_Consigne 1_
Indiquez si chacune des affirmations suivantes concorde avec l'extrait, en répondant par oui ou par non et en citant les mots de l'extrait qui tranchent. (a) Yazawa a privilégié la pudeur et la retenue. (b) Les sentiments des personnages sont jugés plus élaborés. (c) Le traitement des femmes dans un Nekketsu de base est présenté comme plus insultant qu'ici.

● ● ● ● ●

Tout du Shojô vous dis-je. Cette expression de sentiments qui ne tient qu'à l'excès jusqu'à frayer avec l'exubérance sera évidemment au rendez-vous. Oubliez la pudeur et la retenue, Yazawa aura préféré à ces qualités féminines l'inconséquence et l'hystérie. Une fois de plus ces dames ne sortent pas grandies de la représentation qui est faites d'elles dans un Shojô. C'est malheureux à dire, mais le traitement superficiel et grossier de la gente féminine dans un Nekketsu de base est finalement moins insultant pour les femmes qu'il ne l'est ici.
Certes, les sentiments de tout ce beau monde sont plus élaborés mais tellement stériles. Ça déborde de partout plutôt que d'être amené avec parcimonie.

● ● ● ● ●

_Consigne 2_
Réécrivez tout ce qui va du début des données jusqu'à la ligne contenant « Reading bottom to », celle-ci comprise, en substituant « donut chart » à « pie chart » sans rien modifier d'autre. Omettez les images.

Données de compréhension de graphiques:
● ● ● ● ●

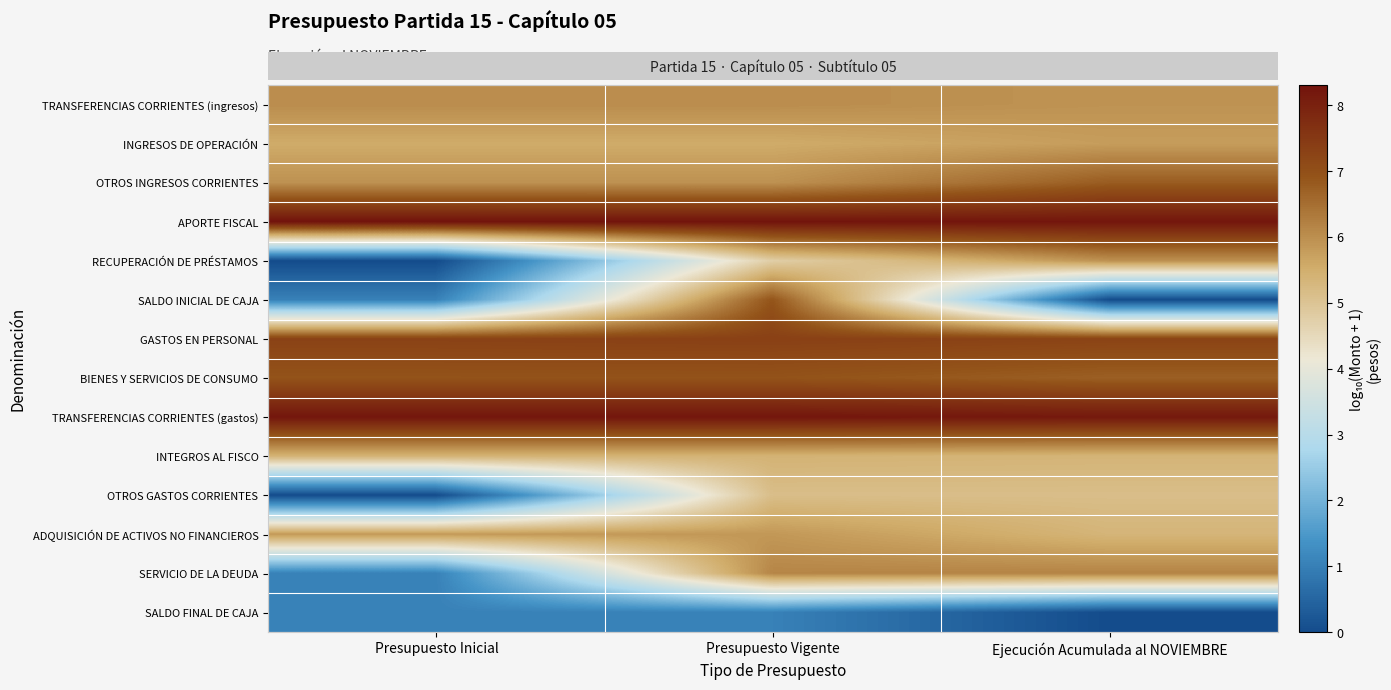

What is the greatest value displayed?

8.3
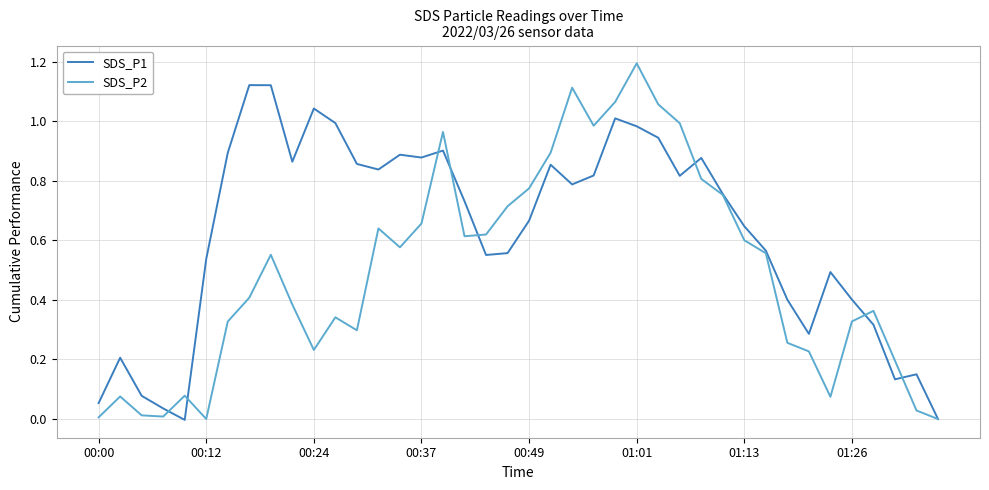

What is the maximum value shown in the chart?

1.2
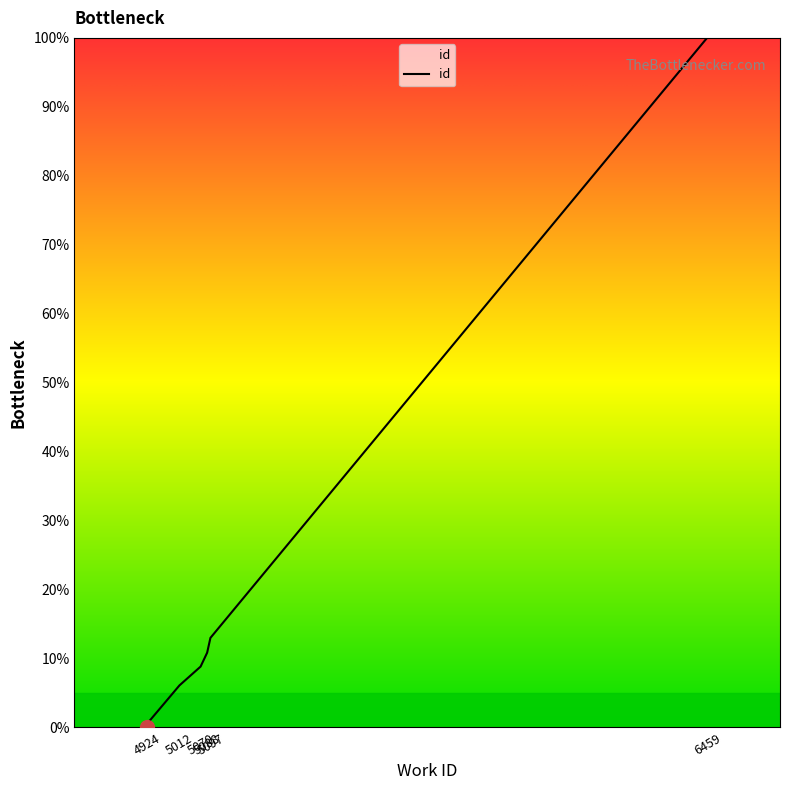

Count the number of values greater than 6.

5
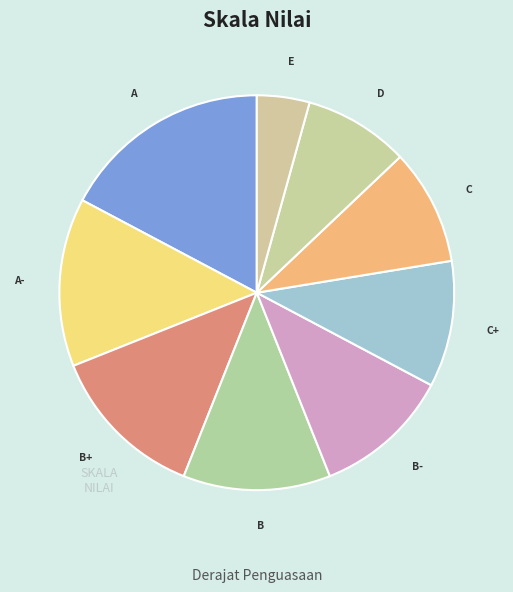

How many segments does this pie chart have?

9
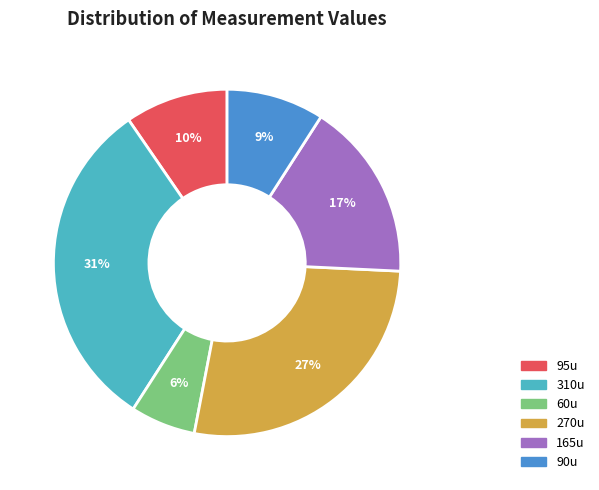

How many slices are in this pie chart?

6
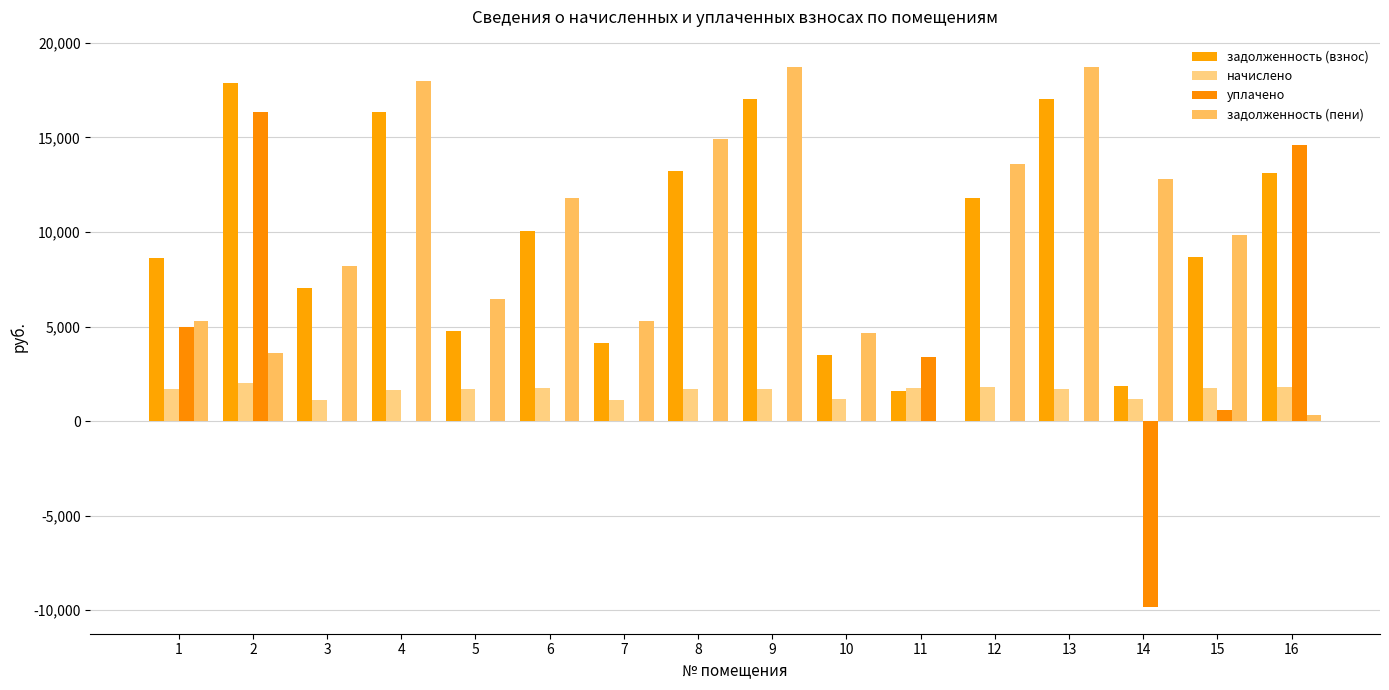

Read the задолженность (пени) value at 10.

4656.8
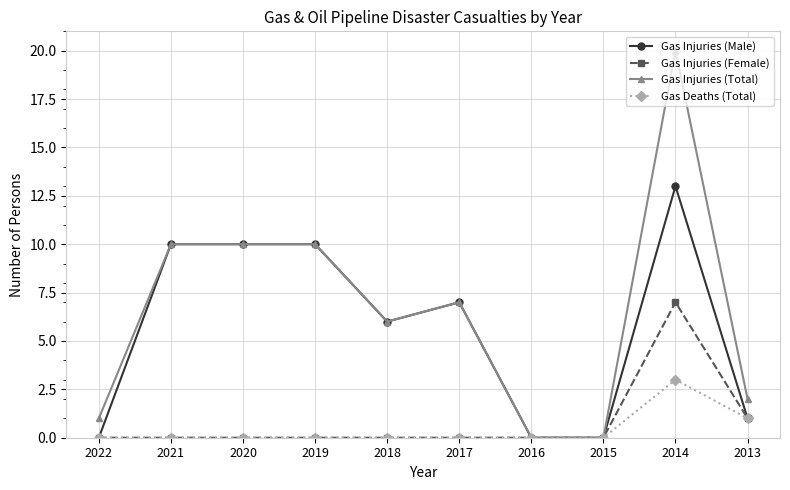

At which category is the sum across all series the highest?

2014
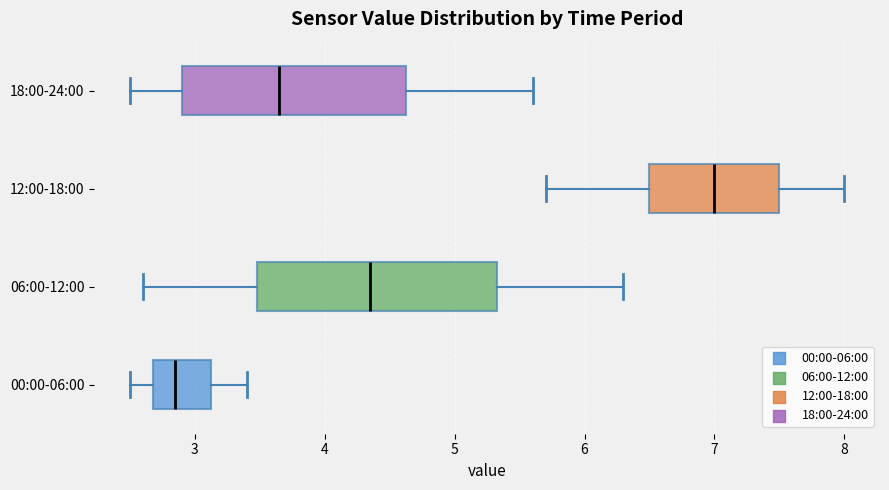

Reading bottom to top, transcribe this box plot: for each box, give where its median line is, the range the box spans, and where its two whiskers end, as read against the x-axis. The values are not printed on the chart, so give them approximately, as read against the axis.

00:00-06:00: median 2.9, box 2.7 to 3.1, whiskers 2.5 to 3.4
06:00-12:00: median 4.4, box 3.5 to 5.3, whiskers 2.6 to 6.3
12:00-18:00: median 7.0, box 6.5 to 7.5, whiskers 5.7 to 8.0
18:00-24:00: median 3.7, box 2.9 to 4.6, whiskers 2.5 to 5.6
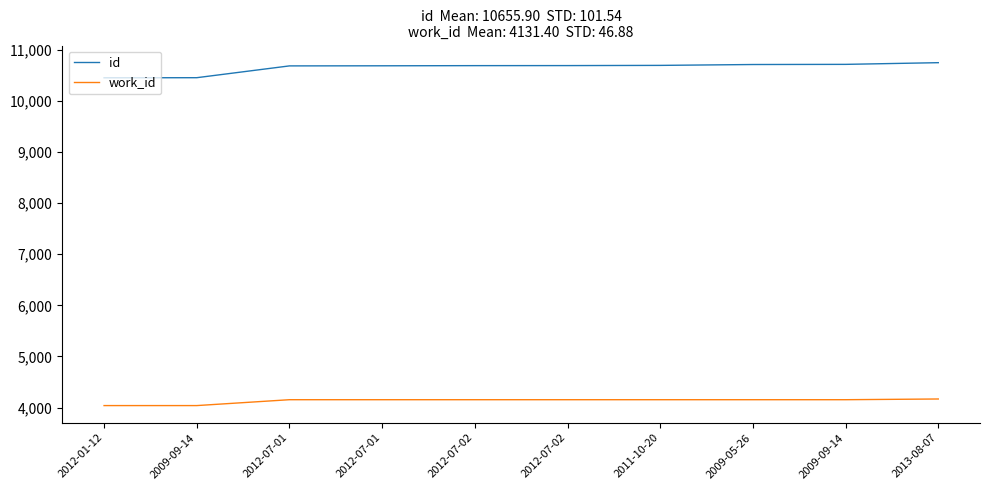

Does the chart have visible grid lines?

No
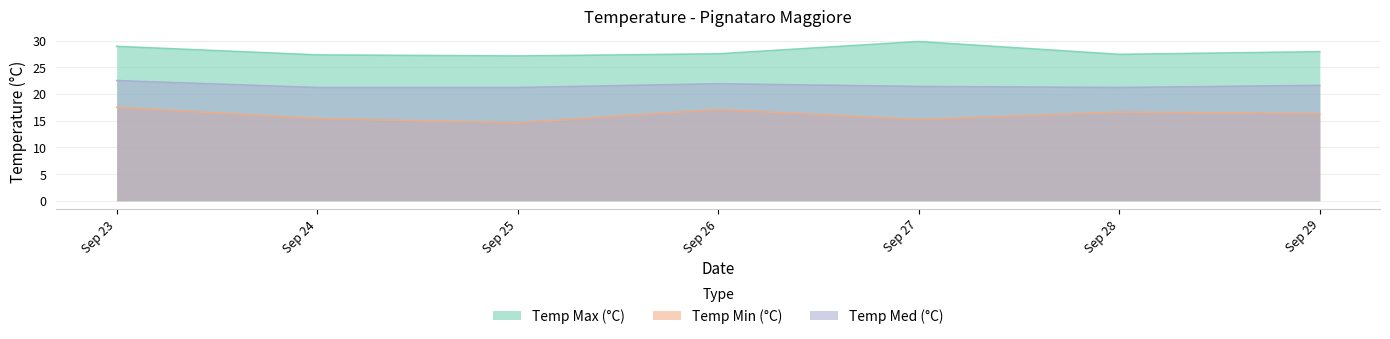

What is the difference between the highest and lowest values at Sep 25?

12.5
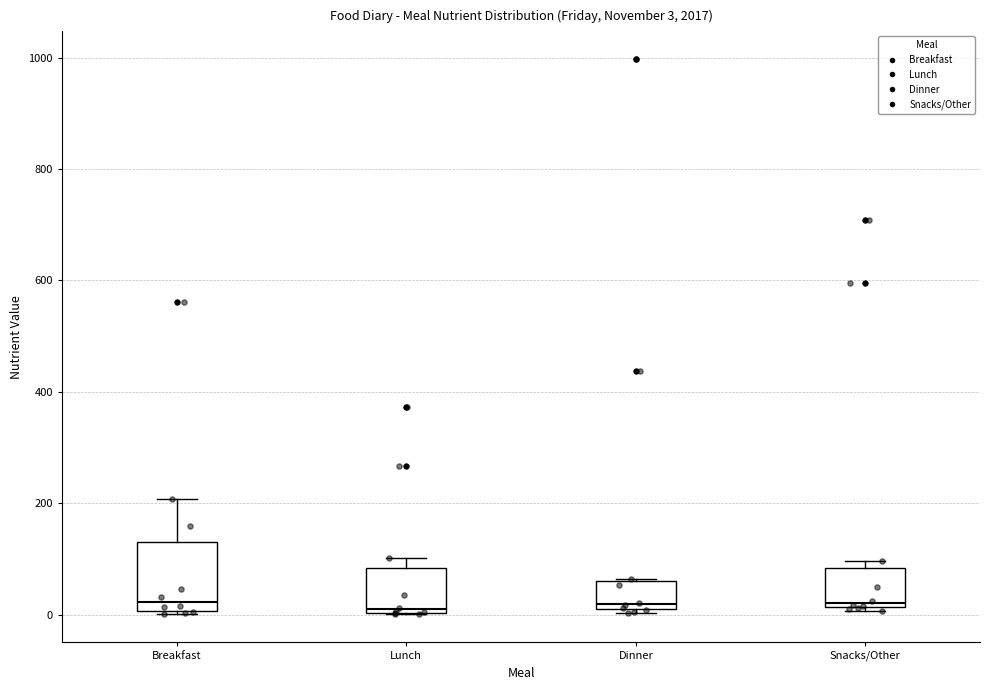

Which box is the tallest, from its lower edge to its upper edge?

Breakfast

● ● ● ● ●

_Corrigé 1_
(a) Non : « Oubliez la pudeur et la retenue, Yazawa aura préféré à ces qualités féminines l'inconséquence et l'hystérie. »
(b) Oui : « les sentiments de tout ce beau monde sont plus élaborés mais tellement stériles ».
(c) Non : « est finalement moins insultant pour les femmes qu'il ne l'est ici ».

_Corrigé 2_
What is the greatest value displayed?

8.3

What is the maximum value shown in the chart?

1.2

Count the number of values greater than 6.

5

How many segments does this donut chart have?

9

How many slices are in this donut chart?

6

Read the задолженность (пени) value at 10.

4656.8

At which category is the sum across all series the highest?

2014

Reading bottom to top, transcribe this box plot: for each box, give where its median line is, the range the box spans, and where its two whiskers end, as read against the x-axis. The values are not printed on the chart, so give them approximately, as read against the axis.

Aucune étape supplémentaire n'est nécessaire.